The research setup takes place at a Fortune 500 tech company, and the customer support agents are those that perform live chats with customers. This setup is a typical human in the loop experient where agents can ignore the chatbot’s suggestions, and proceed based on their own experience, knowledge if they choose to do so. This allows for the agents to exercise their own autonomy over their work, advice, and the quality of service that they provide to customers. Regarding the quality of work, the researchers found that off-shore customer service reps are less tired if they work overnight shifts to serve US-based customers. Customers escalated to managers less often. This leads to lower worker attrition, which often caused by newer workers leave. Overall, this research suggests positive changes to both employee satisfaction, and customer satisfaction after the AI-assistant was introduced to customer-service work. This optimistic outlook on the potential of generative AI on workers’ productivity and business gains propelled me to start this substack.

This past week, I attended the AI summit in New York City. The conference gathers technologists, journalists, business people, a lot of established companies as well as startups that are working on different AI applications. One could clearly see generative AI to be the main theme at the conference. Meta announced their Purple LLama at the summit. A Google representative talked about Gemini. OpenAi talked about the one year anniversary of ChatGPT. Everyone else was busy trying to make generative AI work at different types of organizations from small & medium businesses to large corporations. Someone even said during a panel that a year ago we never heard of RAG, retrieval-augmented generation; now it’s basically the industry-standard of how to implement an information retrieval system to exploit all the good promises of large language models. What I gathered from these different conversations at the Summit was that the year of 2024 will be the year when everyone tries to make generative AI work.

The concept of generative AI at work is front and center, and has become more important than ever. Many open questions have opened up for technologists, AI ethicists, legal and compliance officers, and social scientists to answer. For technologists, the main question is how to move from toy demos to scalable solutions that could be sustained by themselves, how do we avoid the pilot purgatory. For system designers, and AI solutions engineers, the question is how to combine different methods to reliably engineer solutions for any problem at hand. We now can combine LLMs with traditional software engineering. How can we creatively, cheaply and quickly deploy our solutions, to bring our solutions to market, thus gain more from GenAI? For compliance officers, the questions are how can we avoid all the pitfalls of generative AI such as hallucinations, copyrighting, etc? For AI ethicists, what does it mean to create company policy around the use of generative AI such that we develop, deploy and use them responsibly given financial and time constraints? For social scientists, what does it mean by having a culture of generative AI at work? What does this culture look like? Whom does it privilege? Who will lose out at work?

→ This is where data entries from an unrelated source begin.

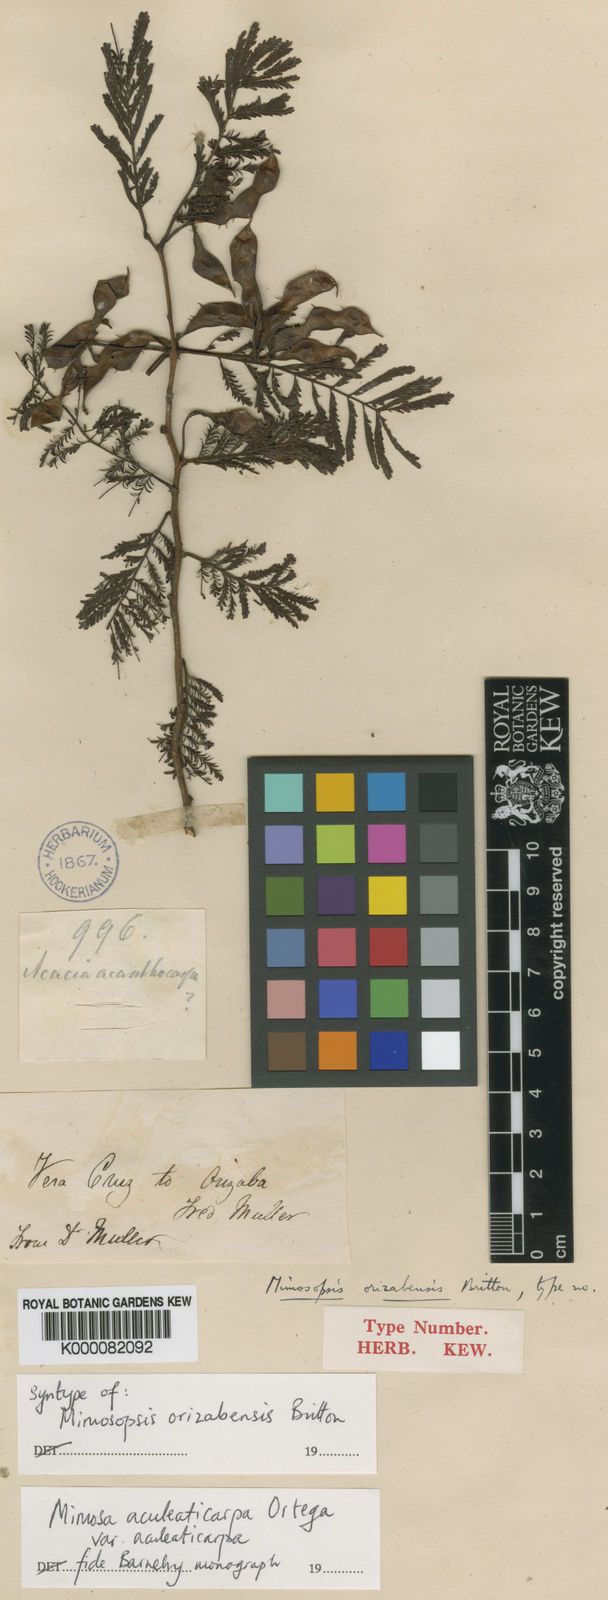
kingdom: Plantae
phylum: Tracheophyta
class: Magnoliopsida
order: Fabales
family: Fabaceae
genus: Mimosa
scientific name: Mimosa aculeaticarpa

All of these questions require a lot of brain power and human resources to figure out. As for me personally working at the intersection of both technological development, business development, and AI ethics, I often ask the question: how I can develop, and deploy a solution that is beyond toy solution, while staying engaged with AI ethics folx, and social scientists to think about what the downstream effects on different groups of end users might be.

All of these are the motivating factors for the inception of this substack. I hope that this will be an intellectually exciting space for me to explore different practical as well as theoretical questions when implementing generative AI solutions in the work place not only for increased productivity, improved customer experience, but also for increased work satisfaction, and a more just society.